Here I reiterate and discuss in further detail the line for "Making" of firearms and restricted weapons that I began talking about in "Weapons Control". If knives or other hand weapons should be restricted in manufacture, the same concepts would apply there as well.
Is an object you create "Speech" as defined by the 1st Amendment? Are some objects speech and some objects not? Is distributing objects you create the same as distributing newspapers or magazines? Do objects have to be art to be protected? Who decides if something is art or not? Political speech is typically said to be especially protected under the 1st Amendment, a significant number of people would argue that a rifle engraved with "Ultima Ratio Populus" is pretty political speech.
Relatedly, how far back should guns be regulated in the production stream? Where is the line between a block of metal (or plastic) and a firearm? When does a person's 1st amendment right to make get overruled by the safety requirements of regulating firearms?

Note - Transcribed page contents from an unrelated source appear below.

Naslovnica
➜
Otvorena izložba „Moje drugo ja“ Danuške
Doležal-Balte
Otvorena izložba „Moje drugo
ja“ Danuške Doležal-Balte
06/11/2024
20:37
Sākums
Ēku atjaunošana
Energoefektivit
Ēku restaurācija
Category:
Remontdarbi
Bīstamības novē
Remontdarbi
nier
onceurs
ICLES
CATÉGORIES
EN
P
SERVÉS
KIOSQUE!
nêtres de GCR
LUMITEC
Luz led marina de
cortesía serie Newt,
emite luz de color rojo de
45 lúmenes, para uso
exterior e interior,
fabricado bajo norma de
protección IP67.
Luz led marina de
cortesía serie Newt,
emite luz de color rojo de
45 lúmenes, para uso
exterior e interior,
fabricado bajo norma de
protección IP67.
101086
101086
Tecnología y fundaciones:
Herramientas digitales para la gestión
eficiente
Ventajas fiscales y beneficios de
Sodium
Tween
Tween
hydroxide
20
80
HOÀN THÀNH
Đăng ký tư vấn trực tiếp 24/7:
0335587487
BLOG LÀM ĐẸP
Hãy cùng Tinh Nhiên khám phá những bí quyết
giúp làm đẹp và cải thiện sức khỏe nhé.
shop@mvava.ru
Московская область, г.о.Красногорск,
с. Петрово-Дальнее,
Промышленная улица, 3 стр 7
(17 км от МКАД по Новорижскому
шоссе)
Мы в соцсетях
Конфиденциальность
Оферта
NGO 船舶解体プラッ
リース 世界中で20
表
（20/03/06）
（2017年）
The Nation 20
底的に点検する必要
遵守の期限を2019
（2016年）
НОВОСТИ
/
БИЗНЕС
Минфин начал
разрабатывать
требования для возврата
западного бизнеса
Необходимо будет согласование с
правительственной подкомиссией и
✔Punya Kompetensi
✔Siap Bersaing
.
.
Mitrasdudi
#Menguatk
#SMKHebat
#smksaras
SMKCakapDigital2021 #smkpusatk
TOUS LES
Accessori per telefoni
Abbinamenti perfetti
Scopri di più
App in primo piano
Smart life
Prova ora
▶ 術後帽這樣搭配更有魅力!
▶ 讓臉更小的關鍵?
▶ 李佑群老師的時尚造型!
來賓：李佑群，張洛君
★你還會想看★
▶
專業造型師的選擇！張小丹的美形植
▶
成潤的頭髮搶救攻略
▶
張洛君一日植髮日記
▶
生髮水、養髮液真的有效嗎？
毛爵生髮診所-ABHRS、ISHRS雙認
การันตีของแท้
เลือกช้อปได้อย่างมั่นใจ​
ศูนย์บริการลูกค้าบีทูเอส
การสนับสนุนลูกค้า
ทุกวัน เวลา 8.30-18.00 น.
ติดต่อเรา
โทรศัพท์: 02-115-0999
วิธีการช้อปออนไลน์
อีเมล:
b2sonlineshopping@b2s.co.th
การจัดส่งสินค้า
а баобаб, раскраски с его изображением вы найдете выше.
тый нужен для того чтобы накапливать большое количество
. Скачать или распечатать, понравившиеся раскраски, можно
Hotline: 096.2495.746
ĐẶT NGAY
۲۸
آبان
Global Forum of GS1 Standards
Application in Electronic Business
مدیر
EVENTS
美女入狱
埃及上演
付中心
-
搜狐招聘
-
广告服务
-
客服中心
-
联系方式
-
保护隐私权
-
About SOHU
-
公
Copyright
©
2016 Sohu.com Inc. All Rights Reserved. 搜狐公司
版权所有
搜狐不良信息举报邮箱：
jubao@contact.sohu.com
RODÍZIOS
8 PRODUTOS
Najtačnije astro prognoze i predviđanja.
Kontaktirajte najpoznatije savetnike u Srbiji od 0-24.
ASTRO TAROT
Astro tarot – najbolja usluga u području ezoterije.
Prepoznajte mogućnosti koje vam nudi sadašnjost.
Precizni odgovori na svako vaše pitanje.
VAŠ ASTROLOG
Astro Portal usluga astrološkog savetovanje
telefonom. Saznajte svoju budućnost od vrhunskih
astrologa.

If I create a plan drawing for a firearm receiver, can we agree that would be protected speech? Now let's say I digitize the drawing, just as I'm digitizing this writing. Now I have a 3d digital representation of my drawing. Lets say I send that file to you, Sill equal to speech, right? I could publish it on the internet and it's really no different then a DeviantArt post. Should 3D drawings or plans be more regulated then any other digital object? For example a blog post about incredibly dangerous chemicals. Let's say someone downloads my 3d drawing and feeds it into a capable 3D printer or CNC milling machine capable of making it a functional gun part. When does their print become a firearm that needs to be regulated? 1%, 50%, 80% (the legal limit at the moment) 100%?
Now let's go back a step or two and say that I print out a book with blueprints on how to make a receiver. I publish the book and sell it by mail. Someone follows my directions and using hand tools and a block of metal/plastic/whatever. Let's say it takes 100 cuts co create a functional receiver (the component that is legally a firearm). At which cut does the block of metal become a gun? The current BATFE standard is cut 81 or 81%. Who is responsible for the firearm created? The people who made the plans or the people who cut the metal? Is there a difference between these two examples?
My argument is that while we should prohibit and punish prohibited persons from owning guns, even homemade ones; that it's pretty difficult to prevent people from making guns. Search forLuty sub-machinegun for an example. My partner argument is that if you restrict precursor parts, like California is probably going to do, you aren't going to prevent the determined from getting a gun, you are going to prevent the law-abiding from getting a gun part for a gun they probably have already bought legally. Further you need to define where a precursor part or making begins and understand that the line could be used to punish people for simple lengths of pipe.
If I was creating the laws, I'd allow people to create non-NFA firearms without other restriction, but require them to be serialized and registered if they are transferred from the original maker. I'd also be OK with restrictions on the number you can transfer to others in a year (something like one a month) before you have to abide by the laws and regulations for gun manufacturers. Of course I'd subject these to the same rules I think we should have for other firearms transfers, specifically background checks and registration.
I would not restrict plans or 3D print files or other information on making guns or other weapons as freedom of expression is more important then trying to hold back the tide of information when we are already a meter underwater. This information exists. People can intuit and create firearms from the basic concept. Even if we removed firearms from the public, the information would exist. We live in a world where people grew up freezeframing VHS movies to copy details of props because they want to make their own. If firearms exist anywhere in media, people will reinvent the wheel to create them. Not to mention the oral history of how they work. The genie is out of the bottle, all that is being done is refining the process.